## DESCRIPTION OF THE TASK
The entries should each be set down again precisely.

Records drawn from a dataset
+++
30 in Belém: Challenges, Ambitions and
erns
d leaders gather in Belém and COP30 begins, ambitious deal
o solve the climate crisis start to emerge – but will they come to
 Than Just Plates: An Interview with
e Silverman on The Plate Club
+++
## EXERCISE RESPONSE
30 in Belém: Challenges, Ambitions and
erns
d leaders gather in Belém and COP30 begins, ambitious deal
o solve the climate crisis start to emerge – but will they come to
 Than Just Plates: An Interview with
e Silverman on The Plate Club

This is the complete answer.